A chameleon is costly to maintain, gets sick just from stress, requires advanced care giving and a lot of time. Few adults can handle this let alone children. i am a parent and when my son was six he was given a tortouise for his birthday. needless to say he lost interest in a month and it became mine. I have heard that bearded dragons are the best starter pet due to thier temperment and hardyness. I strongly discourage people from getting chams when they approach me when i am walking around with mine. he is very tame and likes people and as everyone knows this is not the usual temperment of chams. i do not think any pet for anyone should be a surprise.for children or adults. thus is a permanent addision to the family. Unless the person wants one and knows everything it entails. Also vet visits for chams is very expensive and must be taken into consideration.
 

MzLaurie11

Established Member
Handling! They need to be okay that chams are not animals that can be ‘played with’.

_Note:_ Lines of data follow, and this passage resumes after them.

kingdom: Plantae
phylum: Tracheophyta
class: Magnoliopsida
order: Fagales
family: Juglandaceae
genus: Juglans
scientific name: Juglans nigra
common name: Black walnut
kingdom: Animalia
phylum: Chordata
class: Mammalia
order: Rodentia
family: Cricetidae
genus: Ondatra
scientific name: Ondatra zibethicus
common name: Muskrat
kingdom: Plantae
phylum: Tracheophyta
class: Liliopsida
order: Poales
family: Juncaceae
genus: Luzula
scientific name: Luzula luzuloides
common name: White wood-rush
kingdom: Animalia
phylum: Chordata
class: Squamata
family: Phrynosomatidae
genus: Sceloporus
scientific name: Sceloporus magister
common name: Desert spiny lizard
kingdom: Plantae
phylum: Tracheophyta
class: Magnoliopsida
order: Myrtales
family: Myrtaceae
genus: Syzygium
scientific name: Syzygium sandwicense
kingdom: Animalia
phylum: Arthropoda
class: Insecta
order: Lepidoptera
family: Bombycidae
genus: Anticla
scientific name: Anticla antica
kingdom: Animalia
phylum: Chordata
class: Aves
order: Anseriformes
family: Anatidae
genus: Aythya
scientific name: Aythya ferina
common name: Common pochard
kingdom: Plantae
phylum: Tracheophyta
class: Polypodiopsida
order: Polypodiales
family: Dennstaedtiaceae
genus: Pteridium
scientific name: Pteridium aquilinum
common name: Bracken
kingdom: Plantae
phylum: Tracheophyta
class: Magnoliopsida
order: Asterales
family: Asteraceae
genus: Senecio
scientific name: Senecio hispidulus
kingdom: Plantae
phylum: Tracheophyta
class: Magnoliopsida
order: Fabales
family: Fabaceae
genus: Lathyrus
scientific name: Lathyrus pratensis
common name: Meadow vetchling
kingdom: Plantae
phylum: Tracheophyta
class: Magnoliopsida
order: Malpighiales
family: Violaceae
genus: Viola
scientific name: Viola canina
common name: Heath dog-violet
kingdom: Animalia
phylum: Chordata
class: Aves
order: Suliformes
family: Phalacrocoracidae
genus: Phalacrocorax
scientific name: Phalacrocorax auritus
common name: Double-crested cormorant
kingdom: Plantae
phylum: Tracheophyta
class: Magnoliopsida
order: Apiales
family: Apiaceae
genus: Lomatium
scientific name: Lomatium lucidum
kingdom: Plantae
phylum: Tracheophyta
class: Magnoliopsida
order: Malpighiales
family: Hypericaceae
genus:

Since veileds seem to be most common, you may also want to mention temperament and aggression. My girls have bit me several times and are always trying to get me more.
Gender. Males would be a better choice to avoid the whole egg laying thing.
Age of the chameleon. Avoiding those adorable babies that are way too young and fragile.
Rather than age of the child, I think it’s better to go by responsibility level and parental involvement.
I think your gender consideration is a very valid point and should be included in the video.